Investopedia defines a fiduciary as a person or organization that acts on behalf of another person or persons, putting their clients’ interest ahead of their own, with a duty to preserve good faith and trust*. There are many situations in life where the fiduciary standard applies and the majority of them pertain to investments. Some examples include being in charge of a corporate retirement plan, being involved in the financial decisions of an organization, or being the executor of an estate. It has also been a very hot topic regarding investment advisors and whether or not they are acting as fiduciaries.
If you are in charge of money that is not yours, chances are you have some level of fiduciary responsibility. While that shouldn’t necessarily scare you, it should give you a sense of obligation to take the duty seriously. You should put processes in place to ensure that you are acting prudently on behalf of those that have empowered you to make decisions on their behalf. If you aren’t sure how to manage the process, there are professionals available to assist in many situations.
Financial advisors are usually the professionals that are sought out to assist with fiduciary obligations or with personal finances. One would think that it is assumed that a financial advisor is acting in his or her best interest, but not all financial advisors are operating under the fiduciary standard. There is a push to close the gap and have all financial advisors operate under the fiduciary standard. However, the policies have been met with resistance from different parties in the industry. Time will tell on whether the entire industry is eventually required to operate under the fiduciary standard.
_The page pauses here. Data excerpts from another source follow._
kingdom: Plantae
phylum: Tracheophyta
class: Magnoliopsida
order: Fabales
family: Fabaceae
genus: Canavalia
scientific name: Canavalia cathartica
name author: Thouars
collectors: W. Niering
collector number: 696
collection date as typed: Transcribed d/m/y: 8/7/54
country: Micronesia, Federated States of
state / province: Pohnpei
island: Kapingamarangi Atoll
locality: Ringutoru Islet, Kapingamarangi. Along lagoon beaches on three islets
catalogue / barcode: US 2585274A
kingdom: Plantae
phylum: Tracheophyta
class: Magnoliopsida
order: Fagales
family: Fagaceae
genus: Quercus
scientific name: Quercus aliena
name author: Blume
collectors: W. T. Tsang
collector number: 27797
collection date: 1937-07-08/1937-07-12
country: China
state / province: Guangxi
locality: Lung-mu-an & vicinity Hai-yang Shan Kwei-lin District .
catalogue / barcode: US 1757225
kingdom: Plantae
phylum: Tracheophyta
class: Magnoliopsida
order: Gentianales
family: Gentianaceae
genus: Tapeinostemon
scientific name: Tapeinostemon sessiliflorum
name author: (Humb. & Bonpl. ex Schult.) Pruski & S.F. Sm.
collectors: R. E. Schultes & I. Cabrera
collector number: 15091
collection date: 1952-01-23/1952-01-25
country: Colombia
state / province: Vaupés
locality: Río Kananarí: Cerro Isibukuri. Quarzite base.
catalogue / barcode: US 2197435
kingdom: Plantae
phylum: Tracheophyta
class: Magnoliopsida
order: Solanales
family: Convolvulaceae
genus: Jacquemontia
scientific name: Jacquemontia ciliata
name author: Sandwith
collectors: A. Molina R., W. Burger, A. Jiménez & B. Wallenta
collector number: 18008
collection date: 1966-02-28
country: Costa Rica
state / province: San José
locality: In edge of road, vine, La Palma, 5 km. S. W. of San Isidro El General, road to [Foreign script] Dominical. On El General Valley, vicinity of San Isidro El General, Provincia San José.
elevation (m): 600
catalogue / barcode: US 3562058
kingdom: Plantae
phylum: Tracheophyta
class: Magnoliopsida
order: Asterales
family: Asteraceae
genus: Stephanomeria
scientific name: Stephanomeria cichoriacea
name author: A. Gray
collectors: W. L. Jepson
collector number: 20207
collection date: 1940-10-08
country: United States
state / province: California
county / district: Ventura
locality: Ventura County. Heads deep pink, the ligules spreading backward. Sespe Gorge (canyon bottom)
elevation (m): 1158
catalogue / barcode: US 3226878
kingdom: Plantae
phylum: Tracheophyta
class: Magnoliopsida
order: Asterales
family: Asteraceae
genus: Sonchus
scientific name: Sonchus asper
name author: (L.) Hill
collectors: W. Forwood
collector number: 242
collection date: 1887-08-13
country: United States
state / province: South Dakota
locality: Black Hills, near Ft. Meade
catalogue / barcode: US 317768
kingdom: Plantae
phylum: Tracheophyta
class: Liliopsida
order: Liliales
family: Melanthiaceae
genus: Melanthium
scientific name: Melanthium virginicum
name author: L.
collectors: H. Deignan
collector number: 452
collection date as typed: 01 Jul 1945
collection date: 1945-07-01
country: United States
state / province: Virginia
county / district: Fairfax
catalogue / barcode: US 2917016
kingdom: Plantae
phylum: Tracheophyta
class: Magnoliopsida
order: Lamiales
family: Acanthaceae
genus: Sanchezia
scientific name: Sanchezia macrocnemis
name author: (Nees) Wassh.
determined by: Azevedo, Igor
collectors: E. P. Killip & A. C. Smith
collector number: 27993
So how does this all affect you as an investor or as a fiduciary? Well, it is important to do your homework if you are hiring a financial advisor. You should ask the right questions to help you understand where the advisor’s incentives lie and how the advisor is compensated. Registered Investment Advisors and CFP Professionals are held to the fiduciary standard. At Alliance, we are fiduciaries and are proud of it. Maybe this advice is somewhat biased, but if you are working with or considering working with an advisor that does not act as a fiduciary, you should ask why he or she is not. Hopefully, the answer will include some level of commitment to act in your best interest.